**Extract to read**
■ ■ ■ ■ ■
The Social Outreach Committee is the new name for the former Mission & Outreach Committee in taking responsibility for disbursing Advent funds to various charities. The Committee is composed of Father King, John Archer, David and Anne Ferry, Betsy Madsen, Sam Warren, and Ken and Shelley Wolfe. Its rationale, when selecting recipients, is as follows:

"Social mission is a vital part of our witness to Jesus. Our first priority is to the life of the poor of this city and to organizations which meet their several needs: health, legal support, housing, food, education. We also aim to enter more fully into the life of the Diocese and of the City, to both of which we are indebted. Additional gifts reflect our sense of belonging to the larger world, and our responsibilities to the world’s poor."

Donations for 2000
1) Epiphany School, Boston
$6000
2) Mass Housing and Shelter Alliance $5000
3) Episcopal City Mission, Boston* $5000
4) Hope Flowers School, Palestine $3000
5) Assorted Campus Ministries, Boston $3000
6) Interfaith AIDS Ministry, Boston $3000
7) Boston Healthcare for the Homeless* $3000
8) Refugee Immigration Ministry, Boston * $3000
9) Afterschool Program, St James & St John, Roxbury* $3000
10) Episcopal Relief & Development Fund $3000
11) Westcott House (Seminary), Cambridge UK* $3000
12) Greater Boston Legal Services* $3000
13) Neighborhood Action, St John’s Bowdoin Street* $1000
14) Emmanuel Church, Boston* $1000
15) Christian Appalachian Project, Kentucky* $1000
16) St Augustine’s Church, Brighton UK* $1000
17) Common Cathedral, Boston* $1000
TOTAL $46,000

*New this year.

The Advent’s own Tuesday Night Suppers receives $10,000 from the parish. This amount is not included in the Committee’s budget.

In the list above there are 11 new organizations receiving funds from this parish, and we will be giving you thumbnail sketches of each of them, starting here with the Refugee Immigration Ministry, Greater Boston Legal Services, and the Christian Appalachian Project.

The Refugee Immigration Ministry (RIM)

RIM has as its motto: "Building community to serve uprooted peoples!", and its mission is "to serve asylum seekers and those detained by the U.S. Immigration and Naturalization Service through social services, pastoral care and advocacy." Based in Malden, RIM was founded in 1985 and its Executive Director is an Episcopal priest. The chaplain is a Roman Catholic, and assisting seminarians are from various denominations. The ministry reinvented itself in response to the punitive legislation of 1996 which, RIM says, has made "a scapegoat of immigrants, including mandatory detention and expedited deportation.... Congress has now admitted that this legislation was ill-conceived ...".

RIM consists of 35 volunteers from 11 different countries and with diverse religious, cultural, national and linguistic backgrounds. These volunteers form three distinct, multi-disciplinary clusters, or teams, which seek to release refugees into the community and to help them to get established in society. A program to train more volunteers will begin this autumn.
■ ■ ■ ■ ■
**Stored data entries**
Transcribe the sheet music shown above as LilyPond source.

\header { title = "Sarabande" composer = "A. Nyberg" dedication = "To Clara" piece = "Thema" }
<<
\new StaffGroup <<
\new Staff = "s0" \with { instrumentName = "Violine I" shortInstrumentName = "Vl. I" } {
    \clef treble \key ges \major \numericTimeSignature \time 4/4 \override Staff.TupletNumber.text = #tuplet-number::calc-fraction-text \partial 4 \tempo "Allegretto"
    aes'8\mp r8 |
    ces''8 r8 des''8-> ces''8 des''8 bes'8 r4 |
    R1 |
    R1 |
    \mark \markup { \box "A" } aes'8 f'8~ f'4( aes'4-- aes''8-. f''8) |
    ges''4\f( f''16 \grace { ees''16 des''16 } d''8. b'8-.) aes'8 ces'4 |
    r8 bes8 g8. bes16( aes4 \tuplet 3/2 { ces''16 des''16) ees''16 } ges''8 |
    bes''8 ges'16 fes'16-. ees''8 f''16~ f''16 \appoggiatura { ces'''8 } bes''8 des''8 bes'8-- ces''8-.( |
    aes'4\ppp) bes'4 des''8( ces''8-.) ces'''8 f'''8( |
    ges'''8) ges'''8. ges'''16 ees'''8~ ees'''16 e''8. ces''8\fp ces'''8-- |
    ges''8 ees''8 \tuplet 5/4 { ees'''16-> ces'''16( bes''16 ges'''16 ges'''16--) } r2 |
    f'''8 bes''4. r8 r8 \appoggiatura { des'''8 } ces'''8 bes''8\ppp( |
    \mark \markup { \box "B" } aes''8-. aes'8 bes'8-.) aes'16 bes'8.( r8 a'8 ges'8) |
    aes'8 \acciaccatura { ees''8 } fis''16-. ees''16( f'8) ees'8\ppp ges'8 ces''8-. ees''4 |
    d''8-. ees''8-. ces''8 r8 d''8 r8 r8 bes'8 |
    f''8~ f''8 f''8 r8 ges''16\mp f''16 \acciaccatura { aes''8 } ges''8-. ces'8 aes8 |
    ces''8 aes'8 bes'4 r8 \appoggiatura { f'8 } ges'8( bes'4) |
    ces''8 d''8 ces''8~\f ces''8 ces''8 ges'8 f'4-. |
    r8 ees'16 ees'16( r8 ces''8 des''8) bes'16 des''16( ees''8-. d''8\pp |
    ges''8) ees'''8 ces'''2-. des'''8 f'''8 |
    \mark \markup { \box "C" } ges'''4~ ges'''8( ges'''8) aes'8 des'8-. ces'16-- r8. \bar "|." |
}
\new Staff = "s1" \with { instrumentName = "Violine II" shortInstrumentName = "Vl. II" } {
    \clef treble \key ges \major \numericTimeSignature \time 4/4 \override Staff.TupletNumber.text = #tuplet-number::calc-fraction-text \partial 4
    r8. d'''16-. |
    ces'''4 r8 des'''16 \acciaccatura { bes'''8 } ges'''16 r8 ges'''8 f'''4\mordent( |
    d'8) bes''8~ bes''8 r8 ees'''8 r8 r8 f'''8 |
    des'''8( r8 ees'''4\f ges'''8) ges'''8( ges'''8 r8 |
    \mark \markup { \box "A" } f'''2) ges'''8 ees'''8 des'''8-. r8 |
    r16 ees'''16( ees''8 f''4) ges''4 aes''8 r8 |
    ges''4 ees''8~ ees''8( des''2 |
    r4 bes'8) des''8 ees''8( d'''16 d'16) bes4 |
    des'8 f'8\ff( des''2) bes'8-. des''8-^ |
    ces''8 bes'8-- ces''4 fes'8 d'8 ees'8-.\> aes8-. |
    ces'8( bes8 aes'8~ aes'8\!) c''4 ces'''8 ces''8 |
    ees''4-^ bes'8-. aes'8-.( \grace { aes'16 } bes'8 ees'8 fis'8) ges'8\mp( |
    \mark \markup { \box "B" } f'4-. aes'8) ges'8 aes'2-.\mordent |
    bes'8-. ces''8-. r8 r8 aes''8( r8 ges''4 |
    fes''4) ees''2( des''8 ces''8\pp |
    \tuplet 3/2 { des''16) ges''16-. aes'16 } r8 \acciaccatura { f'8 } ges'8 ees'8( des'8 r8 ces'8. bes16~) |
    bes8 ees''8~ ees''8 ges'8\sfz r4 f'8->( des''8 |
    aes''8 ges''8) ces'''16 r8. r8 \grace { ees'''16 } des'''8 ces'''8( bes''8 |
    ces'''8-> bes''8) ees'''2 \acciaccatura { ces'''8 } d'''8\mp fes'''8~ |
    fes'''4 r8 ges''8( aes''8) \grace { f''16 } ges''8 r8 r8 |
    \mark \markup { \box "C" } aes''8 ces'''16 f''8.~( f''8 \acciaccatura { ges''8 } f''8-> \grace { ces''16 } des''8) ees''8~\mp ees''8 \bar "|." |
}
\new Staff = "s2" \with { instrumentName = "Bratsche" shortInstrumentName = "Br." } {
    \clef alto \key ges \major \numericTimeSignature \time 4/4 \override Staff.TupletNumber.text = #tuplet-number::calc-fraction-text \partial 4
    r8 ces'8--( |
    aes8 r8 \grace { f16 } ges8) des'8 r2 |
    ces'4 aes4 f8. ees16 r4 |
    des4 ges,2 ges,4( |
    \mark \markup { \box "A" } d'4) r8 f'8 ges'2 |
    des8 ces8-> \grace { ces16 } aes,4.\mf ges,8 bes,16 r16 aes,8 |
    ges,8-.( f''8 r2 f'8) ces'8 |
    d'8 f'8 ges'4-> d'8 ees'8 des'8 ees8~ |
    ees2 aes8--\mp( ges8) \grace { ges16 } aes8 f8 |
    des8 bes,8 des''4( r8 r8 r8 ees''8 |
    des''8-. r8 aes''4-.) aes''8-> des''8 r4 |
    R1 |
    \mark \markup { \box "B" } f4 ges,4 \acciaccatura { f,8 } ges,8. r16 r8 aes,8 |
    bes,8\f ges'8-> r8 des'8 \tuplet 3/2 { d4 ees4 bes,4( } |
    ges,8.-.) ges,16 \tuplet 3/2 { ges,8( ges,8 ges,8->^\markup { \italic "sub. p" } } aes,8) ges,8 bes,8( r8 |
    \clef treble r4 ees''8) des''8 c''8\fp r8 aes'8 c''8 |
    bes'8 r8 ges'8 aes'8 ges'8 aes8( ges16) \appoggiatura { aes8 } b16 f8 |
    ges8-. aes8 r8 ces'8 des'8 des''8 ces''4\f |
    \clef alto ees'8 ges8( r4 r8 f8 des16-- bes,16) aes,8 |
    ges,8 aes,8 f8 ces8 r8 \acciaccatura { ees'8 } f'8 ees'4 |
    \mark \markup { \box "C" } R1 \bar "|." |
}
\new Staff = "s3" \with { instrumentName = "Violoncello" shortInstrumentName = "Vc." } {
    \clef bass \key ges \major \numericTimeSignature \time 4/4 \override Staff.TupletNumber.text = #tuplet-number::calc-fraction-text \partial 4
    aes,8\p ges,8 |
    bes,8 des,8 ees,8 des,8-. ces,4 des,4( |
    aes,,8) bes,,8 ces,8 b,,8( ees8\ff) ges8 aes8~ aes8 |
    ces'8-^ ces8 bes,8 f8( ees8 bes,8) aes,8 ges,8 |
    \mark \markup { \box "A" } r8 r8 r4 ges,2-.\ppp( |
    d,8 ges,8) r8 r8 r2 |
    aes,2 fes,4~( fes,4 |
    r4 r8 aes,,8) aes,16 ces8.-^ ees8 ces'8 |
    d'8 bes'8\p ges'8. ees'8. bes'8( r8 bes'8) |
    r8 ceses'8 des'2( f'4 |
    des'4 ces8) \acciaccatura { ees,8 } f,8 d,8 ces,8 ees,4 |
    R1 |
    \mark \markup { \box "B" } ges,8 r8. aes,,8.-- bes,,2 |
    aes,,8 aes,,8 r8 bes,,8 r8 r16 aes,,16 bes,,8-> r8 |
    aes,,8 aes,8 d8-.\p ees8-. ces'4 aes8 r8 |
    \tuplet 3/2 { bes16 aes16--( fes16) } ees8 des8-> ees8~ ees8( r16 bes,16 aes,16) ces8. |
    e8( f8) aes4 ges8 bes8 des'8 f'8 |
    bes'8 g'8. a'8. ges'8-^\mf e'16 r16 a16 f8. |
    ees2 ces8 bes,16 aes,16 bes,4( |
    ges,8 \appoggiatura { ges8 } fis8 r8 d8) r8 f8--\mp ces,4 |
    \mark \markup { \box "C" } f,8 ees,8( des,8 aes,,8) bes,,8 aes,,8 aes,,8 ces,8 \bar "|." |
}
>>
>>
■ ■ ■ ■ ■
**Problem to work on**
List every person named as a member of the Social Outreach Committee in the outreach committee report.

**Answer box**
Father King, John Archer, David Ferry, Anne Ferry, Betsy Madsen, Sam Warren, Ken Wolfe, Shelley Wolfe